BACKGROUND: In high income countries, injuries account for 40 % of all child deaths, representing the leading cause of child mortality and a major source of morbidity. The need for studies across age groups, and use of health related quality of life measures that assess functional limitations in multiple health domains, with sampling at specific post-injury time points has been identified. The objective of this study was to describe the impact of childhood injury and recovery on health related quality of life (HRQoL) for the 12 months after injury. METHODS: In this prospective cohort study parents of children 0-16 years old attending British Columbia Children's Hospital for an injury were surveyed over 12 months post-injury. Surveys assessed HRQoL at four points: baseline (pre-injury), one month, four to six months and 12 months post injury. Generalized estimating equation models identified factors associated with changes in HRQoL over time. RESULTS: A total of 256 baseline surveys were completed. Response rates for follow-ups at one, four and twelve months were 74 % (186), 67 % (169) and 64 % (161), respectively. The mean age of participants was 7.9 years and 30 % were admitted to the hospital. At baseline, a retrospective measure of pre-injury health, the mean HRQoL score was 90.7. Mean HRQoL ratings at one, four and 12 months post injury were 77.8, 90.3 and 91.3, respectively.
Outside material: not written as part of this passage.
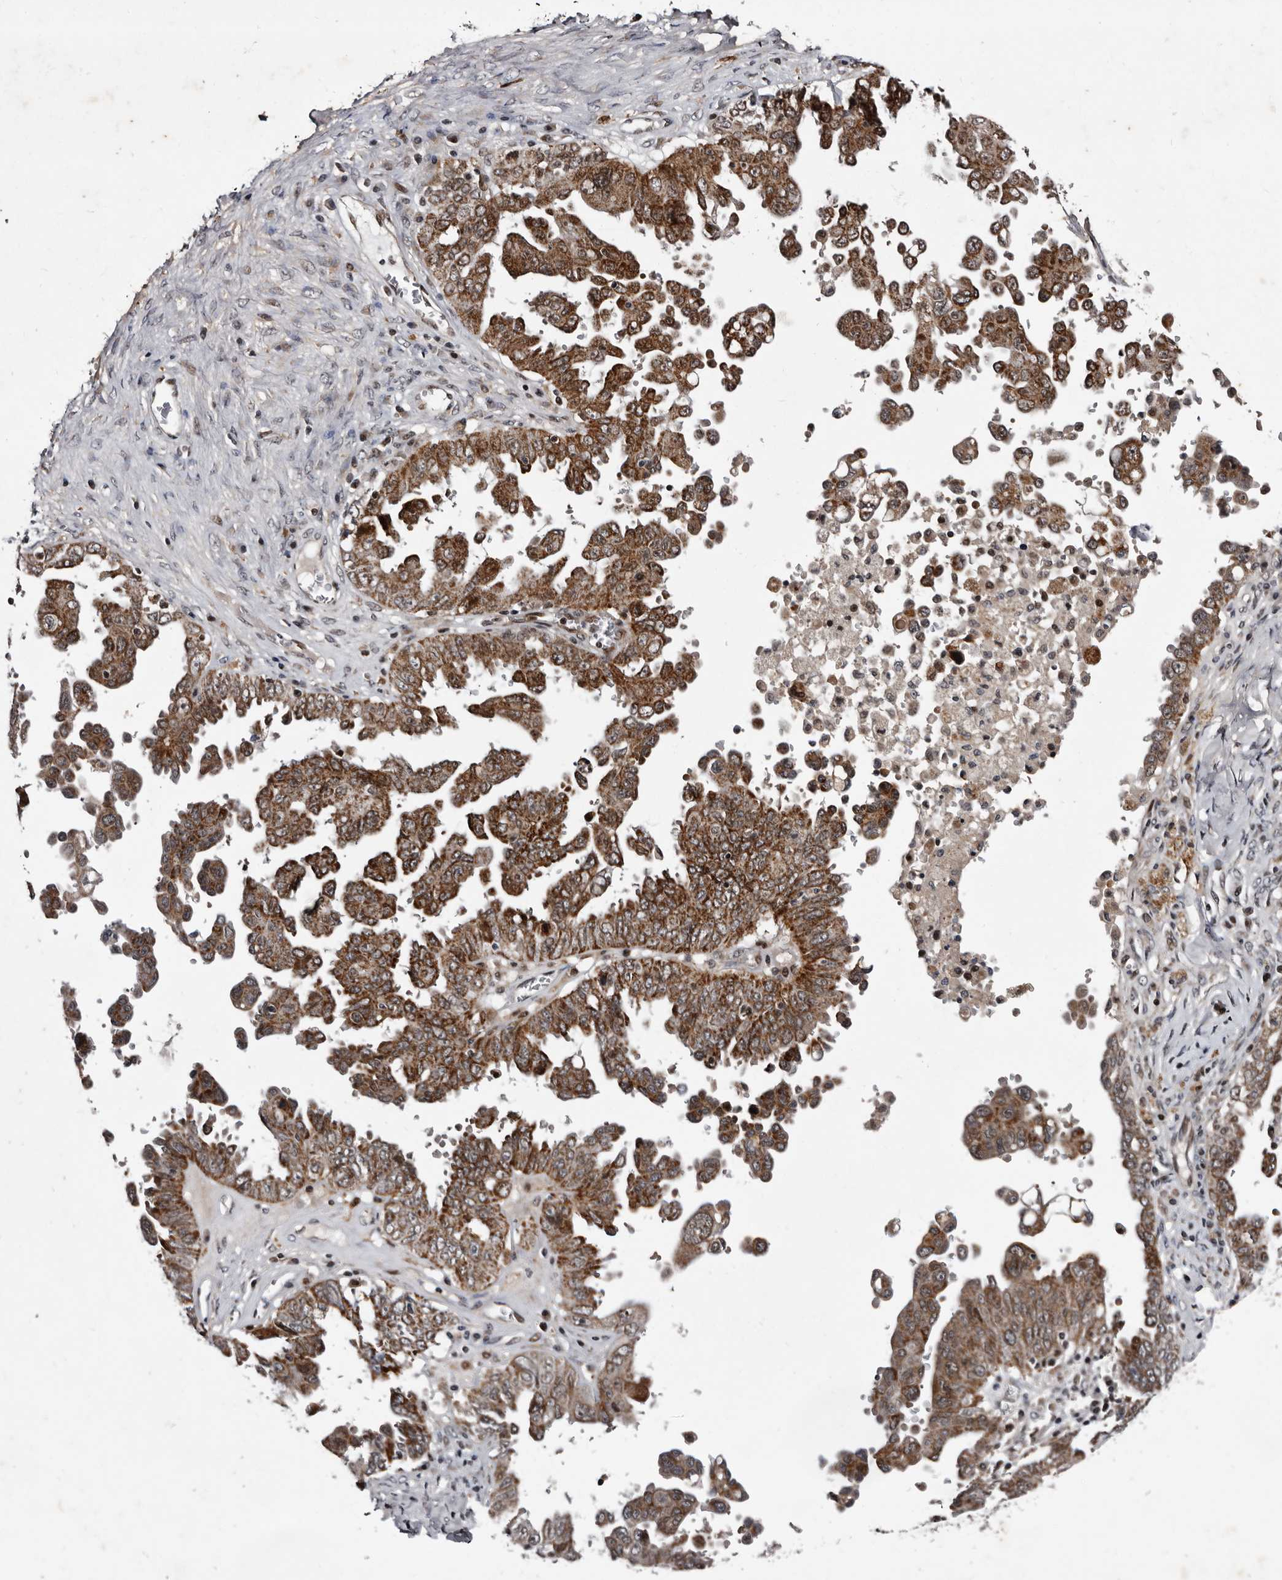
{"staining": {"intensity": "moderate", "quantity": ">75%", "location": "cytoplasmic/membranous"}, "tissue": "ovarian cancer", "cell_type": "Tumor cells", "image_type": "cancer", "snomed": [{"axis": "morphology", "description": "Carcinoma, endometroid"}, {"axis": "topography", "description": "Ovary"}], "caption": "Protein expression analysis of human ovarian cancer reveals moderate cytoplasmic/membranous positivity in approximately >75% of tumor cells.", "gene": "TNKS", "patient": {"sex": "female", "age": 62}}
Both being older and being hospitalized were associated with a steeper slope to recovery. CONCLUSIONS: Although injuries are prevalent, the long term impacts of most childhood injuries are limited. Regardless of injury severity, most injured children recuperated quickly, and had regained total baseline status by four month post-injury. However, although hospitalization did not appear to impact long term psychosocial recovery, at four and 12 months post injury a greater proportion of hospitalized children continued to have depressed physical HRQoL scores. Both older and hospitalized children reported greater impact to HRQoL at one month post injury, and both had a steeper slope to recovery and were on par with their peers by four month.

A manifesto for Living Streets 2001-05: Action! At last we can have Living Streets (2001 | ref: 5877)

This resource lists ten practical factors that need to be co-coordinated and in place to meet the aims and objectives of the Living Streets campaign.

A matched case-control study evaluating the effectiveness of speed humps in reducing child pedestrian injuries (2004 | ref: 8158)

The authors of this study evaluated the protective effectiveness of speed humps in reducing child pedestrian injuries in residential neighborhoods. They conducted a matched case-control study over a 5-year period among children seen in a pediatric emergency department after being struck by an automobile. A multivariate conditional logistic regression analysis showed that speed humps were associated with lower odds of children being injured within their neighborhood and being struck in front of their home. Ethnicity (but not socioeconomic status) was independently associated with child pedestrian injuries and was adjusted for in the regression model. In conclusion, the findings suggest that speed humps make children's living environments safer.